The dump and lighting export/import process takes too long, causing ticdc to fail

This topic has been translated from a Chinese forum by GPT and might contain errors.

Original topic: dump和lighting导出导入时间太久,导致ticdc失败

| username: 扬仔_tidb

[TiDB Usage Environment] Production Environment
[TiDB Version]
[Encountered Problem: Problem Phenomenon and Impact]
Due to the large version gap between the new and old clusters, we want to migrate some data without upgrading the old cluster.
Step 1: Used dumpling to export, which took 24 hours.
Step 2: Used lighting to import, which took 24 hours.
Today, when using ticdc and specifying start-ts as July 17th, it reported:

[CDC:ErrStartTsBeforeGC]fail to create changefeed because start-ts 442908153428574216 is earlier than GC safepoint at 442980806507102208

Dear experts, how to solve this in such a situation? Do we need to set the GC time of the TiDB cluster to be very long, like 3 days, before configuring ticdc?

| username: tidb菜鸟一只 | Original post link

For large data migrations, it is recommended to turn off GC first:
SET GLOBAL tidb_gc_enable=FALSE;

| username: 啦啦啦啦啦 | Original post link

Yes, it needs to be adjusted to a larger value, otherwise it will fail. If you are worried about insufficient disk space when increasing the GC, you can consider using binlog for synchronization.

| username: 像风一样的男子 | Original post link

If you don’t want to change the GC, you can try using binlog to synchronize data. You can set the data retention period if the binlog is stored locally.

| username: 孤君888 | Original post link

Increase the GC time.
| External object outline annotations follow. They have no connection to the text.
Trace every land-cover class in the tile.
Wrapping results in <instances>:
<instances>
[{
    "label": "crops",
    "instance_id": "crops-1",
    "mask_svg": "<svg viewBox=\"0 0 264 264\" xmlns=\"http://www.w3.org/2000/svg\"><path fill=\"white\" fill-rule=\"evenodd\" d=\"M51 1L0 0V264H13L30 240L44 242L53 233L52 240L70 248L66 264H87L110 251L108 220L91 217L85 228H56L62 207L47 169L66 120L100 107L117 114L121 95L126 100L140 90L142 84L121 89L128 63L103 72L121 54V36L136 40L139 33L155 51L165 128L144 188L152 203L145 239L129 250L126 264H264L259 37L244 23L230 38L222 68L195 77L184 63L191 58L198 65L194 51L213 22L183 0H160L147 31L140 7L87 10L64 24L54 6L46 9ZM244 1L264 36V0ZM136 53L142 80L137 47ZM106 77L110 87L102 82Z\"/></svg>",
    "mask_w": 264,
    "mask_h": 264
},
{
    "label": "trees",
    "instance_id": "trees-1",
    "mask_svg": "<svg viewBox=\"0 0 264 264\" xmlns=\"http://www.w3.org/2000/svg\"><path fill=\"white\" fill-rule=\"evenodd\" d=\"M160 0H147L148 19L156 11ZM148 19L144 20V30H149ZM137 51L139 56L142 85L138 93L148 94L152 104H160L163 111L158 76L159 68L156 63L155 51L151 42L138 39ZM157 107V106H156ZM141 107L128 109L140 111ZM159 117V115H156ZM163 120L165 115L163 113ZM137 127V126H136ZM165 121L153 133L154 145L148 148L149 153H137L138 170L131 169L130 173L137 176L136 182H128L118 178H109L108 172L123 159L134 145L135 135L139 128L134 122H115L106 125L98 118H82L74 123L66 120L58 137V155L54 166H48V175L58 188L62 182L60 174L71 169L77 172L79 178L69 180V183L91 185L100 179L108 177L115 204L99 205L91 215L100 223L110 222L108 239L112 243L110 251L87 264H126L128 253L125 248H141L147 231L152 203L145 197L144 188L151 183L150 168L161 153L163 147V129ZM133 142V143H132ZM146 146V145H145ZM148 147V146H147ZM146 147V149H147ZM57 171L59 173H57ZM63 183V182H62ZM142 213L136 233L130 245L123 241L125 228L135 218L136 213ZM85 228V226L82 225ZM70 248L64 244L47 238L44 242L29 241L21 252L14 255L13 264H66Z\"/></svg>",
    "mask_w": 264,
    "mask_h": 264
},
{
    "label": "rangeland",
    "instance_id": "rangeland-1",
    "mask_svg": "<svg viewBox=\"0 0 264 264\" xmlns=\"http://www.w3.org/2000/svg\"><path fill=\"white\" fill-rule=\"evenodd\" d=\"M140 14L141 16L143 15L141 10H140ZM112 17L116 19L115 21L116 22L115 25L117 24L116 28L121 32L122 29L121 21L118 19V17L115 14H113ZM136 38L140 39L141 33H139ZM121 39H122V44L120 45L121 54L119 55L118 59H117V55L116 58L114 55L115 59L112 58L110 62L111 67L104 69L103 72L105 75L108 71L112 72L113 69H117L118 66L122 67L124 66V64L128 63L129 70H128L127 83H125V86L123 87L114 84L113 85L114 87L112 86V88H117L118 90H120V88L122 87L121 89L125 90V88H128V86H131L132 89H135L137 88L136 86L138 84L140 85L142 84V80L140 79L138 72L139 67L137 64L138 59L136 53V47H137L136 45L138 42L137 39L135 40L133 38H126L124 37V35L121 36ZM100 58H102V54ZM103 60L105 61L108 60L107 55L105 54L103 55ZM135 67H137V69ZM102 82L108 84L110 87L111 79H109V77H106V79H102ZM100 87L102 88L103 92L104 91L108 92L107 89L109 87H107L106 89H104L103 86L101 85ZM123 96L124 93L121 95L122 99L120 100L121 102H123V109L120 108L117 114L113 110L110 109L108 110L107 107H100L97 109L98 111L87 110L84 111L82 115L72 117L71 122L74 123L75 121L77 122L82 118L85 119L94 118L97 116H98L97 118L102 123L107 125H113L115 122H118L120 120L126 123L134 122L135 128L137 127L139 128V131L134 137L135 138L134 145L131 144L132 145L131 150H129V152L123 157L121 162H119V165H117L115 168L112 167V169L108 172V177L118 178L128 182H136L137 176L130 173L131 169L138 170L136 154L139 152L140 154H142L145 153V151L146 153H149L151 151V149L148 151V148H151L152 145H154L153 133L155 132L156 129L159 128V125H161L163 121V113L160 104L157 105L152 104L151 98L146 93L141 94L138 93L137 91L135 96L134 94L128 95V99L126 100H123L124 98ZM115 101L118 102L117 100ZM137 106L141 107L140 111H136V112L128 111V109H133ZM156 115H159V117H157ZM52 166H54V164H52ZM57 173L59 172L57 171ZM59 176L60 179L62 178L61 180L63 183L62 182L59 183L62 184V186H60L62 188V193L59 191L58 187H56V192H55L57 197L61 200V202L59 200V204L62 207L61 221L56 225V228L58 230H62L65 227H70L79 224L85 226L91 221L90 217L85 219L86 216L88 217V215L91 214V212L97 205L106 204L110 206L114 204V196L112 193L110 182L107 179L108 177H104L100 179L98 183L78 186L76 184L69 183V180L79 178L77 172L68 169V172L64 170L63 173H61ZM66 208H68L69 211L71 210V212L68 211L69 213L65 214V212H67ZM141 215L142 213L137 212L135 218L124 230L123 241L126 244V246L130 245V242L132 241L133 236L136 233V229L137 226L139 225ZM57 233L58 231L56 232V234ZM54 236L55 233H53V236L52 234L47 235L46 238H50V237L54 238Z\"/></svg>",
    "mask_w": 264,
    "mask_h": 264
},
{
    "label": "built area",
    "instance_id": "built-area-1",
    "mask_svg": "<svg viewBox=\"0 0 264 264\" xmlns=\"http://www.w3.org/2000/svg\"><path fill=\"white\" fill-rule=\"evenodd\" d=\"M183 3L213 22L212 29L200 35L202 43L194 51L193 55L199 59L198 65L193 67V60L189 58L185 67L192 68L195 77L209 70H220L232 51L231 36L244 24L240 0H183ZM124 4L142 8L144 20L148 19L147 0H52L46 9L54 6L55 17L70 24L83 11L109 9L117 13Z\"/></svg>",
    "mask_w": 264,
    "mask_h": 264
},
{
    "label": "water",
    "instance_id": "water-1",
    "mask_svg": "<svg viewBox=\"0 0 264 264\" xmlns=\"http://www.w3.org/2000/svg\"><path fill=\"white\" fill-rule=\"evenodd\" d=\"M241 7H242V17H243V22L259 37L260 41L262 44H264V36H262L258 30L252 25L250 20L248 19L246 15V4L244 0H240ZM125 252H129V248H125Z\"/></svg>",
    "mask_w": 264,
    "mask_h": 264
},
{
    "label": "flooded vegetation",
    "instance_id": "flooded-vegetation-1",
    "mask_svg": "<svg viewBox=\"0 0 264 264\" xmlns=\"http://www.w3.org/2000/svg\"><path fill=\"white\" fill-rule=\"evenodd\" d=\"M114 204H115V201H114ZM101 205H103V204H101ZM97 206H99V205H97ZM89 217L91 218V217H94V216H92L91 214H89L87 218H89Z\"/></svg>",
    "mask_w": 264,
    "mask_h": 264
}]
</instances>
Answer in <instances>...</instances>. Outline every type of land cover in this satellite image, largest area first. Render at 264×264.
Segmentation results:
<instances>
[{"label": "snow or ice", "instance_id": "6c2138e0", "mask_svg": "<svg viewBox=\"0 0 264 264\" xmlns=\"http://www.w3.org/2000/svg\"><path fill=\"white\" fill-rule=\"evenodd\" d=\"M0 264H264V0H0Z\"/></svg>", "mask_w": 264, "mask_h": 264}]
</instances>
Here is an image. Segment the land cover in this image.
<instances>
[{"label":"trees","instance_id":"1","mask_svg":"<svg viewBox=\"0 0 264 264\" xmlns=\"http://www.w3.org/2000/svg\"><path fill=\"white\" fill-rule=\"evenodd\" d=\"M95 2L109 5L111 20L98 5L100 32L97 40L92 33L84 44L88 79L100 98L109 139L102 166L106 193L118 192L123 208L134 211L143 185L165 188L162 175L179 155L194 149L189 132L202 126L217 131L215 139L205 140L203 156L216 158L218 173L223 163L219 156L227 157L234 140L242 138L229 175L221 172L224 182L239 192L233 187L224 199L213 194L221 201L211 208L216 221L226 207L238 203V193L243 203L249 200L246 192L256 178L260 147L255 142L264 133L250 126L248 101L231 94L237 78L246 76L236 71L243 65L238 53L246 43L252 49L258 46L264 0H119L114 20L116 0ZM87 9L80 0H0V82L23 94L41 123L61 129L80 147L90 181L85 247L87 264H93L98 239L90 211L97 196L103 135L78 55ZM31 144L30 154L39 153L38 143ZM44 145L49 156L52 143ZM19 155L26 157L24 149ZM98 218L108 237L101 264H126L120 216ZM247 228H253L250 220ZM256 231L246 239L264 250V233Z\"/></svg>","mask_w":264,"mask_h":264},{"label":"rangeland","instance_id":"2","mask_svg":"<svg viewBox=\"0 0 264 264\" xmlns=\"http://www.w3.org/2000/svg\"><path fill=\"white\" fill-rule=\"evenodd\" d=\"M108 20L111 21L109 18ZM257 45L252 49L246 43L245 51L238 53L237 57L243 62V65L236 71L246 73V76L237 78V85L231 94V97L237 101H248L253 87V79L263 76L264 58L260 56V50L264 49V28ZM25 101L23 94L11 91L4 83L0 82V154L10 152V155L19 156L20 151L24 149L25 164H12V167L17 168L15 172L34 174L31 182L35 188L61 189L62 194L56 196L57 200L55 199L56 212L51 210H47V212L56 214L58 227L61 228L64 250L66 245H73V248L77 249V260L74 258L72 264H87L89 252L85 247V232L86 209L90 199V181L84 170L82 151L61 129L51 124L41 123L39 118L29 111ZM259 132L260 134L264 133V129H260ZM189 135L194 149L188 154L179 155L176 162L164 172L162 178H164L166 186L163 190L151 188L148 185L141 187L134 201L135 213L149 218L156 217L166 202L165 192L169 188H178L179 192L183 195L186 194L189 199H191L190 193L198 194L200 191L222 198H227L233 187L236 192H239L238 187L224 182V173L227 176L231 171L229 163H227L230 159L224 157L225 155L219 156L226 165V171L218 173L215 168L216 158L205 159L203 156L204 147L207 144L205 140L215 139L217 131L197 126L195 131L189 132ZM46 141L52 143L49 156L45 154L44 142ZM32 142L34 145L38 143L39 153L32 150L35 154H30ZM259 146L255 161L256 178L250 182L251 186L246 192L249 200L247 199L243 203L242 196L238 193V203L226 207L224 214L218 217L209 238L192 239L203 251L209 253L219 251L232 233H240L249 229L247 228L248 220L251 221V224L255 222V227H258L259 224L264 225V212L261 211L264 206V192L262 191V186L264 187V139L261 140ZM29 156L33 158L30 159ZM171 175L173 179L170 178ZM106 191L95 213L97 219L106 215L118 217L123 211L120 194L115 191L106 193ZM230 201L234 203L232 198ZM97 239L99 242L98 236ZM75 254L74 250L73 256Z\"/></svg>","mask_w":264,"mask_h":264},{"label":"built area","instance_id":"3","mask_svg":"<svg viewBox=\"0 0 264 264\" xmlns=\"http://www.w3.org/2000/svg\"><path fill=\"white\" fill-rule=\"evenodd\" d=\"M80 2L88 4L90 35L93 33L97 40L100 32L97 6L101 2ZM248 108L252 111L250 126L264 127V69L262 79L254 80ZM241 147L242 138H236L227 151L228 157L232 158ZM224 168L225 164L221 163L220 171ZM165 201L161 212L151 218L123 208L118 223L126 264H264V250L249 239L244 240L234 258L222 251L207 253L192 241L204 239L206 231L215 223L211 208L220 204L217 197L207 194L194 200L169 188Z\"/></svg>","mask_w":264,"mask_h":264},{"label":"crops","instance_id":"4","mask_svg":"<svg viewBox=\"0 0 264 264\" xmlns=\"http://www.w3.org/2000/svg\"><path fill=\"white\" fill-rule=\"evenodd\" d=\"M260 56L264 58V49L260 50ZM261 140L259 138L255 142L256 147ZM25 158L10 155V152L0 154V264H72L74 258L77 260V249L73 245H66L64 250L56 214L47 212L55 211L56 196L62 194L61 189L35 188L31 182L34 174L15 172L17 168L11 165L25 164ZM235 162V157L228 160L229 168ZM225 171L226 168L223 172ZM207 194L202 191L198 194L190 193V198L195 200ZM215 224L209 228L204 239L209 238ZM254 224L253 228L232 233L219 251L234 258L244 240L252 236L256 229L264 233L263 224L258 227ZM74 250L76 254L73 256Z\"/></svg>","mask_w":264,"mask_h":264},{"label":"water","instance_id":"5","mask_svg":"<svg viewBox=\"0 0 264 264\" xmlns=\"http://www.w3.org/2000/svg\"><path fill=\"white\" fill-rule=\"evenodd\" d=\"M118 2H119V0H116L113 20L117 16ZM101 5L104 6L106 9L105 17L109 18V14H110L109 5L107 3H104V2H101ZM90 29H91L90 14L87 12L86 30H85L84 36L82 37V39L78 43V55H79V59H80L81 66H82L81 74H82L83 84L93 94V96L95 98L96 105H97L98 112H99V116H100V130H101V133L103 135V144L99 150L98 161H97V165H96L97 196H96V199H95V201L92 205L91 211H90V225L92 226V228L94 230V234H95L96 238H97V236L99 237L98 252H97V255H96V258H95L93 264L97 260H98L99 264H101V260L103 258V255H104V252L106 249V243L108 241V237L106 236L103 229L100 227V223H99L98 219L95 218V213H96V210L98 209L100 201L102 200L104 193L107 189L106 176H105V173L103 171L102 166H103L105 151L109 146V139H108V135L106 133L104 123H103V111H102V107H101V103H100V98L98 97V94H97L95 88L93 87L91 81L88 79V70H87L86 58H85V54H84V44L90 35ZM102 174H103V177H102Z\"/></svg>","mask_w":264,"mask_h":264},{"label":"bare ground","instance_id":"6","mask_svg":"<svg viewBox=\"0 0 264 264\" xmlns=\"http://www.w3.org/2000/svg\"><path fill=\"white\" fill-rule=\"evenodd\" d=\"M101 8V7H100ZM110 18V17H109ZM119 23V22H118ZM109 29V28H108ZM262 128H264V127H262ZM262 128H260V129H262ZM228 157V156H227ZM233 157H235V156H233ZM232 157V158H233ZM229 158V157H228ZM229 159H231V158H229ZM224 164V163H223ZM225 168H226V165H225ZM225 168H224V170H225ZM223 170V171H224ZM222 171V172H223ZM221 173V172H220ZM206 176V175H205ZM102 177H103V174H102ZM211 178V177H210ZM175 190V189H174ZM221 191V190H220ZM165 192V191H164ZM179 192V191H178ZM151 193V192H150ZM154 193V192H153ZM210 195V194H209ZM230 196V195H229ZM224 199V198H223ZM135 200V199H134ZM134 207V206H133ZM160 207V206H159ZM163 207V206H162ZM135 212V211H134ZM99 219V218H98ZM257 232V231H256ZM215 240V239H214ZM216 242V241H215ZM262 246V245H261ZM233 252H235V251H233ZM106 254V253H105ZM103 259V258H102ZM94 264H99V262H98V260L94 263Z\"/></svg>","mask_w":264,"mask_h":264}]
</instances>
The default 10 minutes definitely won’t work.

| username: ljluestc | Original post link

  1. Adjust TiCDC synchronization start-ts: You can specify a timestamp greater than the current GC safepoint as the start-ts, ensuring it is not earlier than the GC safepoint. You can use the following command to get the current cluster’s GC safepoint:

Then, based on the VARIABLE_VALUE in the returned result, adjust TiCDC’s start-ts to a timestamp slightly later than this value.

  1. Adjust the GC safepoint of the TiDB cluster: If you no longer need to roll back to old data after migrating data, you can consider moving the GC safepoint of the TiDB cluster forward. You can set the GC safepoint to a newer timestamp by executing the following SQL statement:
SET GLOBAL tikv_gc_safe_point = '<new timestamp>';

Note that adjusting the GC safepoint may impact the cluster. Please ensure you fully understand its effects and perform backups and risk assessments before proceeding.

  1. Use the DM tool: If your data migration involves different versions of the TiDB cluster, you can also consider using the TiDB Data Migration (DM) tool. DM can help you migrate data between different versions and handle some compatibility issues during the migration process. Using the DM tool for data migration can be more convenient and flexible.
| username: redgame | Original post link

Increase GC time

| username: zhanggame1 | Original post link

How large is the data volume that it takes 24 hours? Can you look into how to reduce the export and import time?

| username: 有猫万事足 | Original post link

Indeed, first confirm whether it is a logical export and then a logical import.